The Playbook says bluntly “the federal Department of Education should be eliminated.” It dreams of abolishing “a higher education establishment captured by woke ‘diversicrats’.
It names particular federal laws that it says are the source of the problem. Among them are the Civil Rights Act of 1964 and the Elementary and Secondary Education Act and the Higher Education Act of 1965, which were part of Lyndon Johnson’s War on Poverty program. The Rehabilitation Act of 1973 and the 1975 Individuals with Disabilities Education Act are also in the crosshairs.
If these laws are eliminated or otherwise negated, the USA is headed backwards towards the era of Jim Crow apartheid, either de facto or de jure.
Breadth of classes suffering and “the mother of all bubbles”

Fred Greaves/AFP via Getty Images
Also victimised by DOGE’s sweeping actions have been small businesses that have already delivered services to the government under contract. These contracts, mostly for low-cost support services such as computer systems and workforce training supposedly total $US 8.5 billion. Their legal payments have simply been stopped.
The political reaction to all of this from the Democratic Party establishment has been rhetorical but passive. The Democrats leader in the House of Representatives, Hakeem Jeffries said on February 12 that the party has “no leverage” because the Republicans control both houses of Congress, the presidency and the Supreme Court.
However, National Public Radio reports that there is a “a disconnect between Democratic lawmakers and many of their constituents. House Democrats say the phones in their offices have been ringing off the hook with constituents and grassroots supporters demanding action.”
Another factor that neither the Republicans nor the Democrats dare mention is the increasing fragility of US capitalism. As the Marxist economist, Michael Roberts, points out, there is presently an earnings boom in US corporations, but that is driven “by the banking sector which is making good profits from high interest rates and corporate borrowing deals.”
The corporations are running to the banks for loans because they are in trouble. Roberts says, “for the vast majority of US companies, those outside the burgeoning banking, social media and tech, things are not so great.” In fact, US corporate bankruptcies have hit their highest level since the aftermath of the 2008 global financial crisis.
The US stock market is booming, but that is restricted to the “Magnificent 7” of high-tech companies that are promising a profits bonanza from artificial intelligence. Roberts quotes Ruchir Sharma, chair of Rockefeller International as saying that the US stock market boom is currently “the mother of all bubbles”.
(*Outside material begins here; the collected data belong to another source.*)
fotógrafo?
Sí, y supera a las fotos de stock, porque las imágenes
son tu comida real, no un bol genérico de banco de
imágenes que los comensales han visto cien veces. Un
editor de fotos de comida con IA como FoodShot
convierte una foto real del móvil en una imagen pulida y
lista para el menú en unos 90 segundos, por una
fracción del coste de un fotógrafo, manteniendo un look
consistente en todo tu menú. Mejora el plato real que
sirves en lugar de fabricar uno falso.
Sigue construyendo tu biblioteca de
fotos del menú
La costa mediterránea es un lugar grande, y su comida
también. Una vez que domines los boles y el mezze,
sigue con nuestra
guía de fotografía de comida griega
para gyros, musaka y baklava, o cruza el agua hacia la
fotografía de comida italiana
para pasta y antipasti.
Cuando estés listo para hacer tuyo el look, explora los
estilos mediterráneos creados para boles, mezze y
Sharma went on to say that US stocks are “over-owned, overvalued and overhyped to a degree never seen before. As with all bubbles, it is hard to know when this one will deflate, or what will trigger its decline.”
Taken together, there is the raw material for a mass movement of struggle against Trump that the Democratic Party elite is terrified to mobilise.
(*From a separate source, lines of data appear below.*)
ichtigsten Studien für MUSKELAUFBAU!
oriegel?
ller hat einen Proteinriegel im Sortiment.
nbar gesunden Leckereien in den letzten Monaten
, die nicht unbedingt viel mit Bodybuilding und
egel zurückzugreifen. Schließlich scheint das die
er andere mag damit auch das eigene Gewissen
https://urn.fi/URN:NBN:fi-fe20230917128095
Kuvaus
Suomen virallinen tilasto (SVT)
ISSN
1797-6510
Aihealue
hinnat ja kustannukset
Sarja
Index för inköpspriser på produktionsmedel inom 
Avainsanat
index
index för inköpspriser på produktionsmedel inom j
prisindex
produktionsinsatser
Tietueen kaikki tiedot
There are hundreds of thousands of workers licking their wounds after being roughly thrown out of their jobs, uncounted numbers of petite bourgeois contractors counting the cost of blocked payments, thousands of intellectuals driven out of research institutions and millions of people affected by the counter-revolutionary wave against the 1960s liberation era.
On February 17, which was President’s Day in the USA, a holiday celebrated federally and in 24 states, thousands of protesters took to the streets in the first wave of opposition to Trump’s agenda. The actions were sparked by the newly organised 50501 Movement, which coordinates by using Instagram.
As the Party for Socialism and Liberation (PSL) put it on January 22: “We won’t retreat in the face of Trump and the billionaires’ war on our rights. The power of the people organised is stronger than the people in power.” Such a mass movement could be the biggest and most important card in play.